PASSAGE>
((
Training HMM on Data. As we did for JAVA source code, the HMM built in the previous step will automatically run on a training data. To do this, a set of C source codes was downloaded from github. This data source consists of 24 files. The HMM obtained can be used to extract knowledge from any source code written in C language.

Extracting Knowledge from MapServer Source Code. MapServer is an Open Source map server developed at the University of Minnesota [13]. Its source code contains 711 files and 425266 instructions. We used the HMM trained to extract candidate terms to be concepts and have extracted 294 terms. We noticed without being surprised that certain terms (e.g., x, y, xy, Map, Coords, Line, Point, data, etc.) are both in the list of MapServer and GeoServer candidate terms. Indeed, both applications are in the same domain.

4.3 Evaluation

To validate our approach, we evaluated the knowledge extracted from EPICAM source code. To do it, we have considered structural evaluation (representation of the ontology has a graph) and functional evaluation (conceptualization of the ontology) [3]. We have compared the knowledge extracted to a gold standard [3] manually constructed with domain experts in our previous work using EPICAM meta-model and database. Structural evaluation shows that from the source code, we can extract a structure allowing to build a domain ontology and functional evaluation shows that source code contains more knowledge than meta-model and database; It is the only data source containing the rules.
))
TASK SET>
(a) Answer these from the passage on extracting knowledge from source code, each answer on its own line:
(i) How many files made up the set of C source codes used as training data?
(ii) At which university was MapServer developed?
(iii) What does the functional evaluation say source code is the only data source to contain?
(b) Write out the part of the passage on extracting knowledge from source code that begins at the words "To validate our" and stops after the words "containing the rules.".

INFORMATION GIVEN>
((
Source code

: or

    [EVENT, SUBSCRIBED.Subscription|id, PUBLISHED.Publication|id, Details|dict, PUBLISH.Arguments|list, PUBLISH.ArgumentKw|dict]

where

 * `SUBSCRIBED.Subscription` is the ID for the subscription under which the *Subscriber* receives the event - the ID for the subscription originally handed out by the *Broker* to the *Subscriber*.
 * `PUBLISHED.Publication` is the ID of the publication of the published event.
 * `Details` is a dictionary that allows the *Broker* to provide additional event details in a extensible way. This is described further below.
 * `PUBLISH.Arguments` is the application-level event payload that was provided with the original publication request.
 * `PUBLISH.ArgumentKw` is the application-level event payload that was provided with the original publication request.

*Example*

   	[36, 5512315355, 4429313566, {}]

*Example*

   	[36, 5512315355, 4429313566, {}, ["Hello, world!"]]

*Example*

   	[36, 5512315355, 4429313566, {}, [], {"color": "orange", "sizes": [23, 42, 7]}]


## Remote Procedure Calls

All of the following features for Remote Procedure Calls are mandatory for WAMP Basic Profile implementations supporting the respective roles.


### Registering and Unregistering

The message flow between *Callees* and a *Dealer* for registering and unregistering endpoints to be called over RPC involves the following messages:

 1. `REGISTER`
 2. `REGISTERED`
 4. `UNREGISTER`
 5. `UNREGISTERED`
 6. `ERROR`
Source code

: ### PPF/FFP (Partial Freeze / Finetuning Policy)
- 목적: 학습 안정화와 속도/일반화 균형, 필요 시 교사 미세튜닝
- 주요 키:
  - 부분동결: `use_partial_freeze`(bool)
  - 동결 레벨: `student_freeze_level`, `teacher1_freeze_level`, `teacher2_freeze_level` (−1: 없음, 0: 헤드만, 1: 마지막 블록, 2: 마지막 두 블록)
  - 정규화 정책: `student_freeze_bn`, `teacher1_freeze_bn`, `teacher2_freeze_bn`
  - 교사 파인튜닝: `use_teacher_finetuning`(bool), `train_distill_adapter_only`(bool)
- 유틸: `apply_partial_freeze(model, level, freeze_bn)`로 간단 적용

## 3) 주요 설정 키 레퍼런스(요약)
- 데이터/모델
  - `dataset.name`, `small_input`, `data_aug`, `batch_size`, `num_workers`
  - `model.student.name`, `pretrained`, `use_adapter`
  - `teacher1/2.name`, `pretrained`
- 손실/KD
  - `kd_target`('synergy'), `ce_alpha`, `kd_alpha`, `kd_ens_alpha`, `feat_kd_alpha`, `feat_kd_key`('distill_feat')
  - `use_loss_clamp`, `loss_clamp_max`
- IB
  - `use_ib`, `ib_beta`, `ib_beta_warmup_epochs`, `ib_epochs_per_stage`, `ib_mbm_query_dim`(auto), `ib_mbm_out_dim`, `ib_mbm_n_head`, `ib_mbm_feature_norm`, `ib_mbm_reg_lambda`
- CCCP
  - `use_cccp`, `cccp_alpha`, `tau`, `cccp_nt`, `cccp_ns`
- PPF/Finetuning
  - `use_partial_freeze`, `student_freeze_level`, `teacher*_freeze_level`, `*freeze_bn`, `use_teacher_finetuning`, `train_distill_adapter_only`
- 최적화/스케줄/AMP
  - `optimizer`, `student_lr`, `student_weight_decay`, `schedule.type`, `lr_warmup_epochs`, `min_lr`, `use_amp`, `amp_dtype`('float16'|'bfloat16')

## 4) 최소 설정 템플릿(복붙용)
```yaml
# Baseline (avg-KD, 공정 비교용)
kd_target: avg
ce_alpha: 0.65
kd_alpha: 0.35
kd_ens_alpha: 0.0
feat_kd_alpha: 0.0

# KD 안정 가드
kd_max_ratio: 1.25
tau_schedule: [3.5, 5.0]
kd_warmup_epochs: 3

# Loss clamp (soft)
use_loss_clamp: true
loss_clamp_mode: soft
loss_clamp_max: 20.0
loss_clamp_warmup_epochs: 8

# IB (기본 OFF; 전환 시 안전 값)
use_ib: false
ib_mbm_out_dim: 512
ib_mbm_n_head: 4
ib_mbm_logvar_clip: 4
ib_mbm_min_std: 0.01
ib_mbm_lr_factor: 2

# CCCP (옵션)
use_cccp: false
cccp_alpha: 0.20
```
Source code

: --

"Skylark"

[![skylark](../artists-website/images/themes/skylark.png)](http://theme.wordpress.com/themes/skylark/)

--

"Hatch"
))
SOLUTION SET>
(a)
(i) 24 files
(ii) The University of Minnesota
(iii) The rules

(b)
To validate our approach, we evaluated the knowledge extracted from EPICAM source code. To do it, we have considered structural evaluation (representation of the ontology has a graph) and functional evaluation (conceptualization of the ontology) [3]. We have compared the knowledge extracted to a gold standard [3] manually constructed with domain experts in our previous work using EPICAM meta-model and database. Structural evaluation shows that from the source code, we can extract a structure allowing to build a domain ontology and functional evaluation shows that source code contains more knowledge than meta-model and database; It is the only data source containing the rules.